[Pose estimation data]
-- Opening Marker --
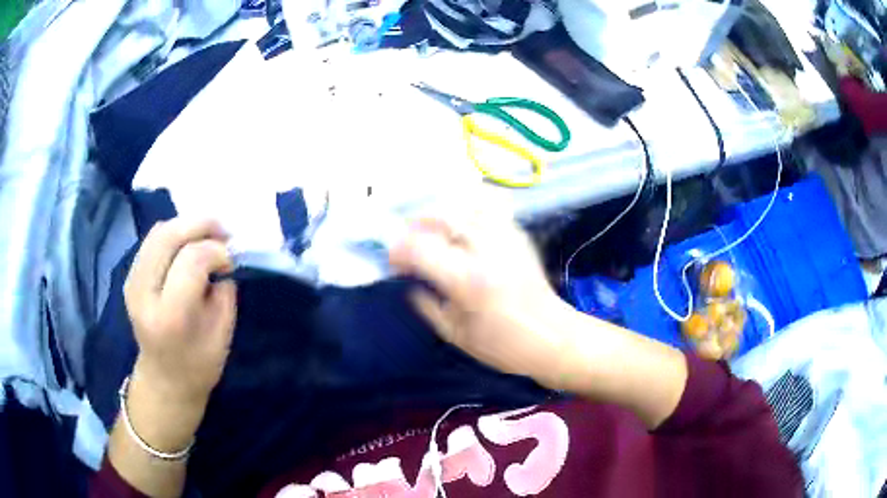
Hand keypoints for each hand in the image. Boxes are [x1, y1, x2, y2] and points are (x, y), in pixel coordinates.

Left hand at [124, 218, 236, 404]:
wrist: (164, 380)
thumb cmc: (198, 365)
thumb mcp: (222, 335)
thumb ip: (223, 292)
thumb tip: (222, 257)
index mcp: (170, 315)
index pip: (191, 260)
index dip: (216, 250)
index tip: (231, 260)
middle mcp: (144, 293)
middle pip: (168, 236)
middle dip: (200, 225)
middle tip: (223, 230)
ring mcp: (132, 283)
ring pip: (158, 232)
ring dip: (186, 225)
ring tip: (208, 234)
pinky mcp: (130, 277)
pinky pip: (152, 240)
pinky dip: (175, 234)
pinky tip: (190, 243)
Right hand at [389, 207, 572, 386]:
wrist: (553, 337)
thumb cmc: (502, 345)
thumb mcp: (454, 334)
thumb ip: (424, 303)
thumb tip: (407, 281)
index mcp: (467, 279)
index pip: (419, 247)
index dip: (397, 250)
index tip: (393, 262)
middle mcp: (486, 249)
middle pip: (439, 217)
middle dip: (415, 228)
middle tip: (410, 248)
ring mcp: (505, 236)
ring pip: (462, 205)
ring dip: (440, 217)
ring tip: (434, 235)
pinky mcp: (518, 233)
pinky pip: (488, 205)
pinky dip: (467, 209)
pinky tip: (461, 228)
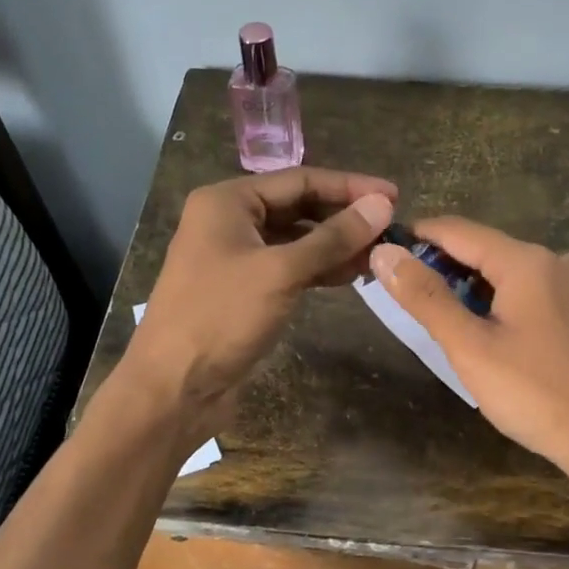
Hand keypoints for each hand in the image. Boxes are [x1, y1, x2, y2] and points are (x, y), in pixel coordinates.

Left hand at [120, 167, 396, 443]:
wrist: (173, 388)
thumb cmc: (221, 317)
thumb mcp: (282, 271)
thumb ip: (334, 237)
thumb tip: (383, 205)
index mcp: (228, 201)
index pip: (300, 180)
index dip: (350, 187)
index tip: (395, 196)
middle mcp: (230, 221)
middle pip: (299, 207)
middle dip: (345, 217)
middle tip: (392, 228)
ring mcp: (236, 257)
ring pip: (297, 240)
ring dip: (337, 245)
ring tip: (380, 254)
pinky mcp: (245, 289)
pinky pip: (290, 267)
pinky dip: (320, 269)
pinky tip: (353, 275)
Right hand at [368, 219, 568, 526]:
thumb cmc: (536, 391)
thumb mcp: (470, 346)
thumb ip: (426, 297)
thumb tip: (385, 253)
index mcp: (522, 261)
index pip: (454, 230)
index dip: (414, 238)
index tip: (379, 259)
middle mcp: (547, 262)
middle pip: (478, 248)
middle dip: (436, 265)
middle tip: (399, 297)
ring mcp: (564, 288)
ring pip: (499, 273)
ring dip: (462, 286)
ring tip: (431, 316)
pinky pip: (520, 293)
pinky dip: (490, 302)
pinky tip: (479, 329)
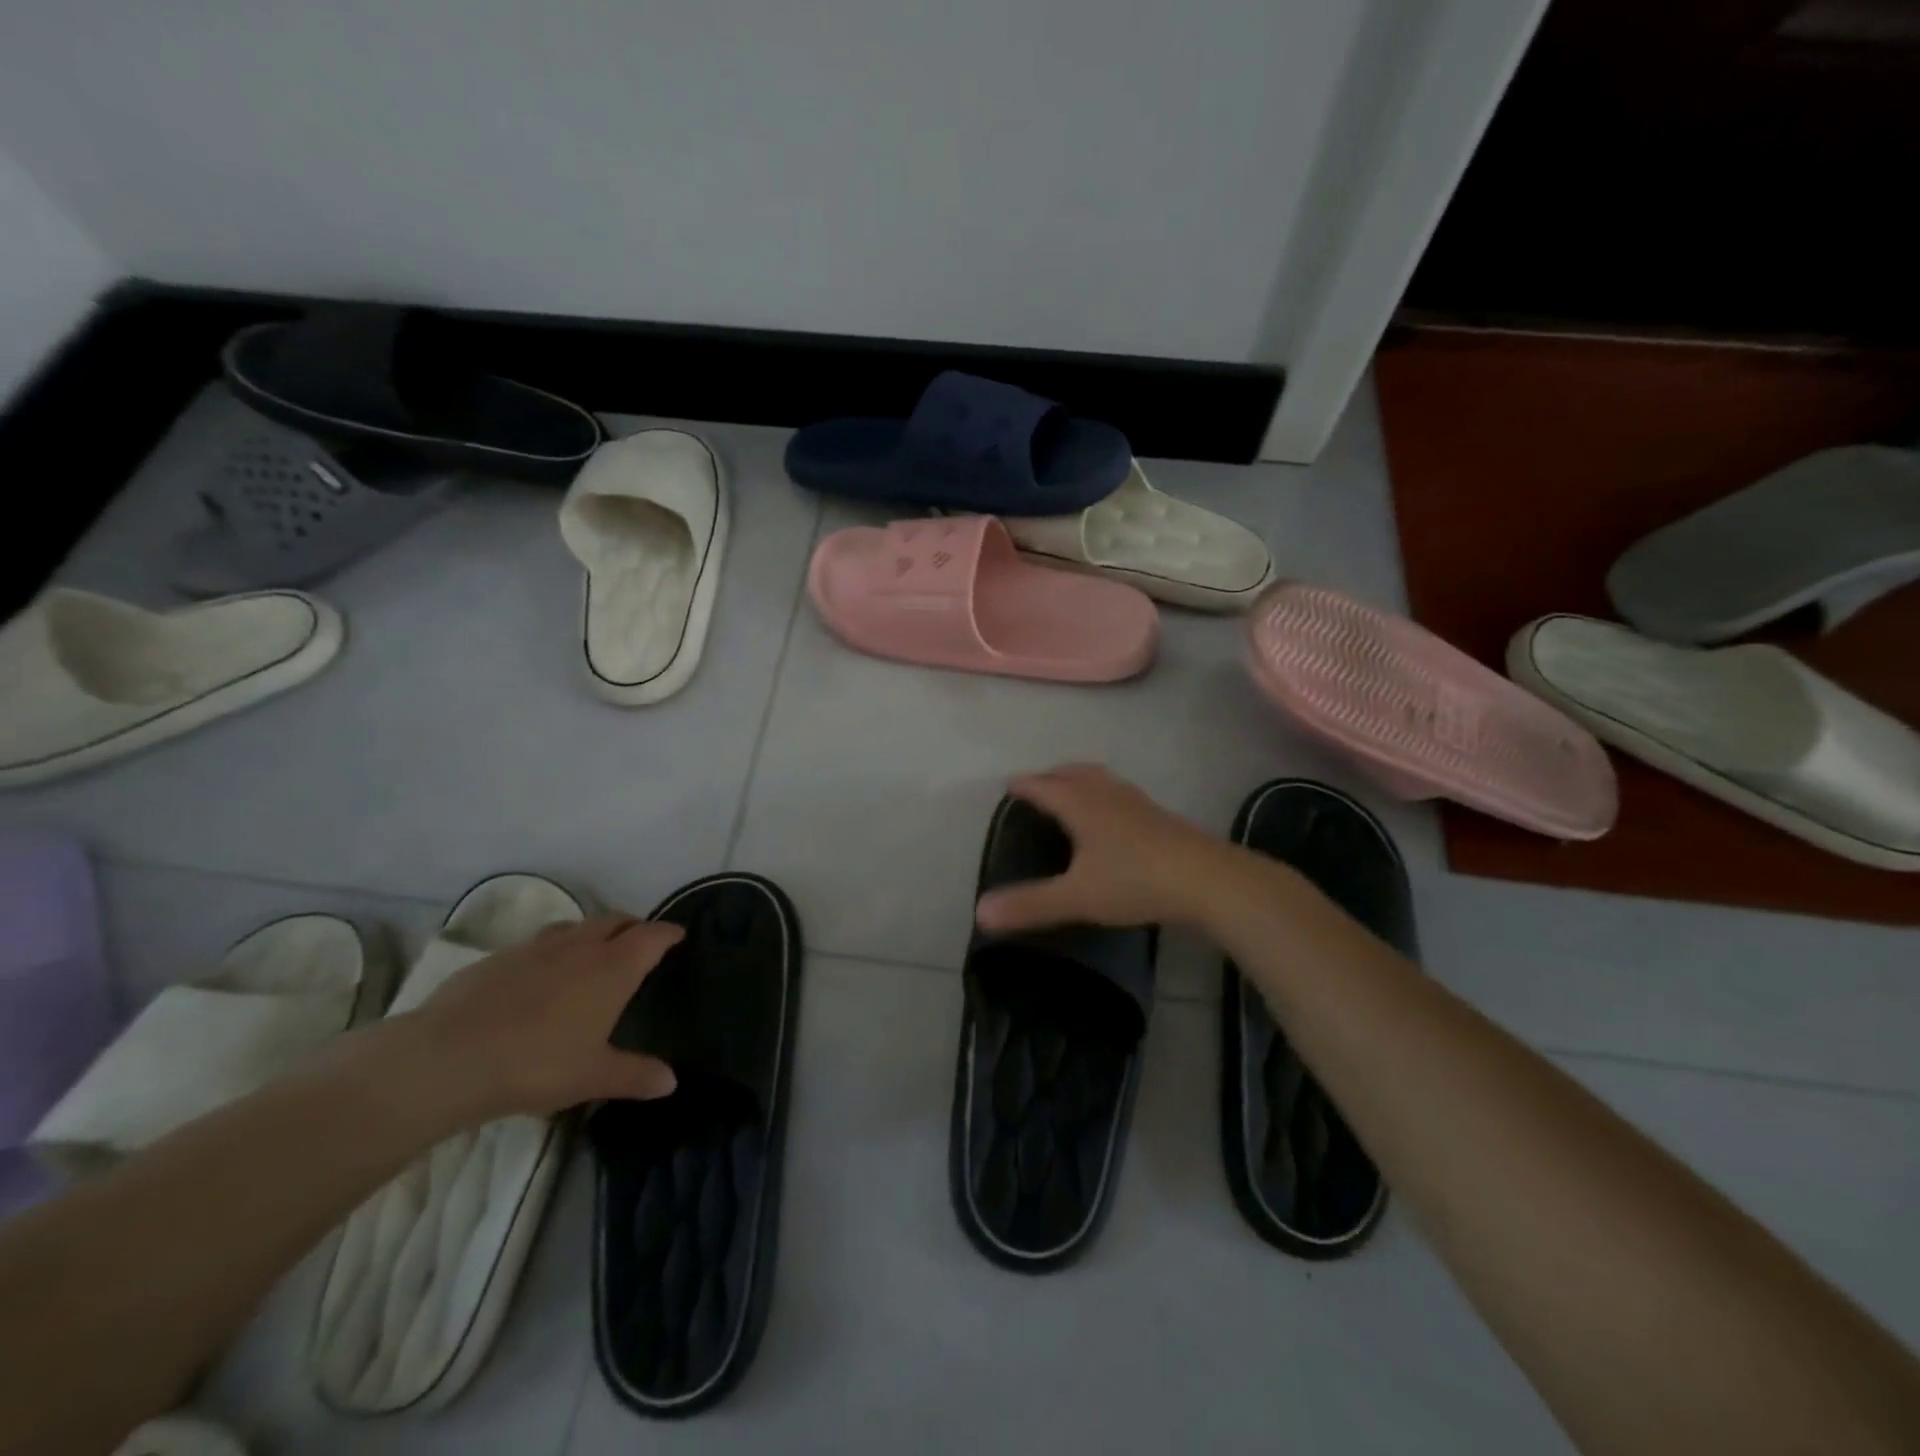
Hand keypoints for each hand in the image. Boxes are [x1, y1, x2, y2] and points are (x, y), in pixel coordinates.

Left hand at [410, 914, 682, 1118]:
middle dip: (633, 926)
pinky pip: (539, 943)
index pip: (652, 936)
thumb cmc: (537, 1064)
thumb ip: (635, 1075)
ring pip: (577, 926)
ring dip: (594, 932)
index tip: (679, 935)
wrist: (447, 1059)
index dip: (669, 933)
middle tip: (641, 943)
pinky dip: (554, 950)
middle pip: (616, 921)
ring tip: (594, 954)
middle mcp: (580, 946)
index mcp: (613, 967)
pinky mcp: (498, 957)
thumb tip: (671, 1082)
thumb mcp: (593, 1076)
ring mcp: (537, 947)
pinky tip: (541, 977)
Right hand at [974, 764, 1238, 933]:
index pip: (1045, 786)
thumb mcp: (1077, 897)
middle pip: (1075, 774)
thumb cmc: (1135, 881)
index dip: (1025, 785)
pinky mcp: (1162, 818)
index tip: (1009, 785)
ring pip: (1103, 781)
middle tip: (1038, 785)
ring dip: (1082, 781)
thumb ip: (1030, 904)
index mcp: (1083, 806)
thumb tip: (980, 913)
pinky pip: (1123, 796)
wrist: (1208, 881)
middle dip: (1053, 776)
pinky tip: (1115, 820)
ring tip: (1074, 794)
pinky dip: (1106, 796)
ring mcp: (1139, 804)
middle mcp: (1109, 795)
-- Closing Marker --
YOUR INSTRUCTIONS: Leave out the pictures and return every record word for word.

EXERCISE RESPONSE:
Hand keypoints for each hand in the image. Boxes are [x1, y1, x2, y2] and points are (x, y), in pixel coordinates.

Left hand at [124, 218, 236, 404]:
wrist: (164, 380)
thumb cmc: (198, 365)
thumb mcp: (222, 335)
thumb ip: (223, 292)
thumb tip: (222, 257)
index mcp: (170, 315)
index pip: (191, 260)
index dip: (216, 250)
index tip: (231, 260)
middle mcp: (144, 293)
middle pip: (168, 236)
middle dip: (200, 225)
middle tip: (223, 230)
ring mcp: (132, 283)
ring pip: (158, 232)
ring dip: (186, 225)
ring tip: (208, 234)
pinky mcp: (130, 277)
pinky pip: (152, 240)
pinky dip: (175, 234)
pinky tip: (190, 243)
Right hand at [389, 207, 572, 386]:
wrist: (553, 337)
thumb cmc: (502, 345)
thumb mcp: (454, 334)
thumb ip: (424, 303)
thumb tip: (407, 281)
index mcp: (467, 279)
index pip: (419, 247)
index dip: (397, 250)
index tip: (393, 262)
middle mcp: (486, 249)
middle pip: (439, 217)
middle dip: (415, 228)
middle tip: (410, 248)
ring mcp: (505, 236)
ring pip: (462, 205)
ring dip: (440, 217)
ring tip: (434, 235)
pinky mcp: (518, 233)
pinky pip: (488, 205)
pinky dip: (467, 209)
pinky tip: (461, 228)
Hand keypoints for each hand in the image. Boxes are [x1, y1, x2, y2] and points are (x, y), in pixel coordinates.

Left hand at [120, 167, 396, 443]:
wrist: (173, 388)
thumb cmc: (221, 317)
thumb mcp: (282, 271)
thumb ip: (334, 237)
thumb tip: (383, 205)
index mcp: (228, 201)
index pip: (300, 180)
index dip: (350, 187)
index tip: (395, 196)
middle mcp: (230, 221)
middle pip: (299, 207)
middle dip: (345, 217)
middle tip: (392, 228)
ring mcp: (236, 257)
ring pip: (297, 240)
ring dip: (337, 245)
ring tip: (380, 254)
pinky mcp: (245, 289)
pinky pip: (290, 267)
pinky dip: (320, 269)
pinky tip: (353, 275)
Right hand at [368, 219, 568, 526]:
thumb cmc: (536, 391)
thumb mcp: (470, 346)
thumb ip: (426, 297)
thumb tip: (385, 253)
index mcp: (522, 261)
index pip: (454, 230)
index dip: (414, 238)
index tip: (379, 259)
middle mcp: (547, 262)
middle pip: (478, 248)
middle dip: (436, 265)
middle tip: (399, 297)
ring mcp: (564, 288)
ring pip: (499, 273)
ring dip: (462, 286)
ring tip: (431, 316)
pinky pip: (520, 293)
pinky dip: (490, 302)
pinky tip: (479, 329)
Hand keypoints for each hand in the image. Boxes are [x1, y1, x2, y2] and points are (x, y), in pixel coordinates.

Left hand at [410, 914, 682, 1118]:
middle dip: (633, 926)
pinky pip: (539, 943)
index pip: (652, 936)
thumb cmc: (537, 1064)
thumb ip: (635, 1075)
ring pip: (577, 926)
ring dip: (594, 932)
index tip: (679, 935)
wrist: (447, 1059)
index dip: (669, 933)
middle tip: (641, 943)
pinky dip: (554, 950)
middle pip: (616, 921)
ring tip: (594, 954)
middle mcp: (580, 946)
index mcp: (613, 967)
pinky mcp: (498, 957)
thumb tip: (671, 1082)
thumb mcp: (593, 1076)
ring mcp: (537, 947)
pinky tip: (541, 977)
Right hand at [974, 764, 1238, 933]:
index pip: (1045, 786)
thumb mcp: (1077, 897)
middle pip: (1075, 774)
thumb cmc: (1135, 881)
index dip: (1025, 785)
pinky mcp: (1162, 818)
index tip: (1009, 785)
ring pip: (1103, 781)
middle tip: (1038, 785)
ring dip: (1082, 781)
thumb ip: (1030, 904)
index mcp: (1083, 806)
thumb tip: (980, 913)
pinky pip: (1123, 796)
wrist: (1208, 881)
middle dip: (1053, 776)
pinky tip: (1115, 820)
ring tip: (1074, 794)
pinky dip: (1106, 796)
ring mcp: (1139, 804)
middle mcp: (1109, 795)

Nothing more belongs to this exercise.